Measuring entanglement along collective operators

TL;DR

This paper presents a novel framework for analyzing multiparty entanglement using collective variables and a graphical spectral space, enabling better detection and understanding of $k$-entanglement in various quantum systems.

Contribution

It introduces a spectral space approach for collective observable-based entanglement quantification, extending to mixed states and providing visual interpretation tools.

Findings

Effective assessment of $k$-entanglement through spectral properties.

Extension of entanglement inequalities to new scenarios.

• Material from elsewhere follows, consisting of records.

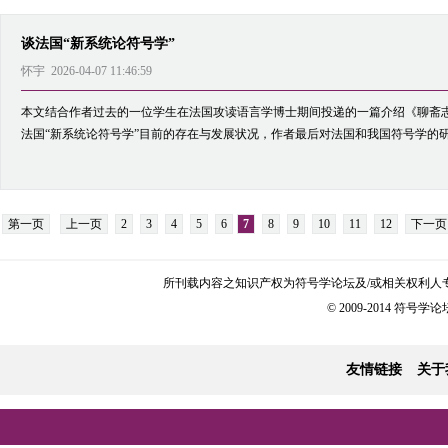
谈法国“新系统论符号学”
怀宇 2026-04-07 11:46:59
本文结合作者过去的一位学生在法国攻读语言学博士期间投递的一篇介绍《聊斋
法国“新系统论符号学”目前的存在与发展状况，作者最后对法国和我国符号学的研究
第一页
上一页
2
3
4
5
6
7
8
9
10
11
12
下一页
所刊载内容之知识产权为符号学论坛及/或相关权利人
© 2009-2014 符号学论坛 
友情链接
关于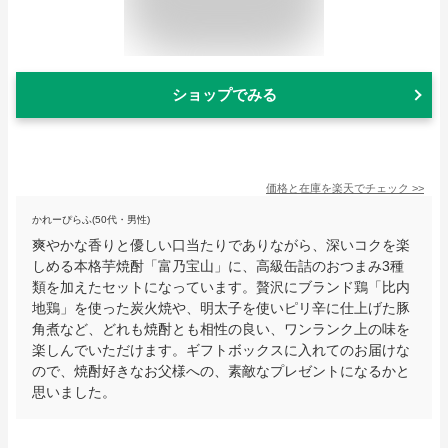
ショップでみる
価格と在庫を
楽天
でチェック
>>
かれーぴらふ(50代・男性)
爽やかな香りと優しい口当たりでありながら、深いコクを楽
しめる本格芋焼酎「富乃宝山」に、高級缶詰のおつまみ3種
類を加えたセットになっています。贅沢にブランド鶏「比内
地鶏」を使った炭火焼や、明太子を使いピリ辛に仕上げた豚
角煮など、どれも焼酎とも相性の良い、ワンランク上の味を
楽しんでいただけます。ギフトボックスに入れてのお届けな
ので、焼酎好きなお父様への、素敵なプレゼントになるかと
思いました。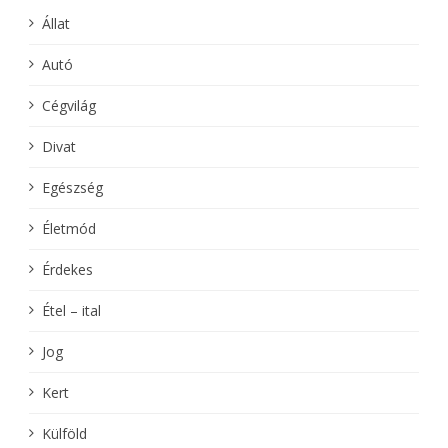
Állat
Autó
Cégvilág
Divat
Egészség
Életmód
Érdekes
Étel – ital
Jog
Kert
Külföld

Application to finite and infinite-dimensional quantum systems.

Abstract

We introduce a framework for the study of multiparty entanglement by analyzing the behavior of collective variables. Throughout the manuscript, we explore a specific type of multiparty entanglement which can be detected through the fluctuation of a collective observable. We thoroughly analyze its properties and how it can be extended to mixed states while placing it within the context of the existing literature. The novelty of our approach also lies in the fact that we present a graphical point of view. This is done by introducing a spectral space on which the various properties of our entanglement quantifier have a direct pictorial interpretation. Notably, this approach proves particularly effective for assessing $k$-entanglement, as we show its ability to extend previously established inequalities. To enhance understanding, we also demonstrate how this framework applies to specific scenarios, encompassing both finite-dimensional cases and infinite-dimensional systems, the latter being exemplified by the time-frequency modal degree of freedom of co-propagating single photons.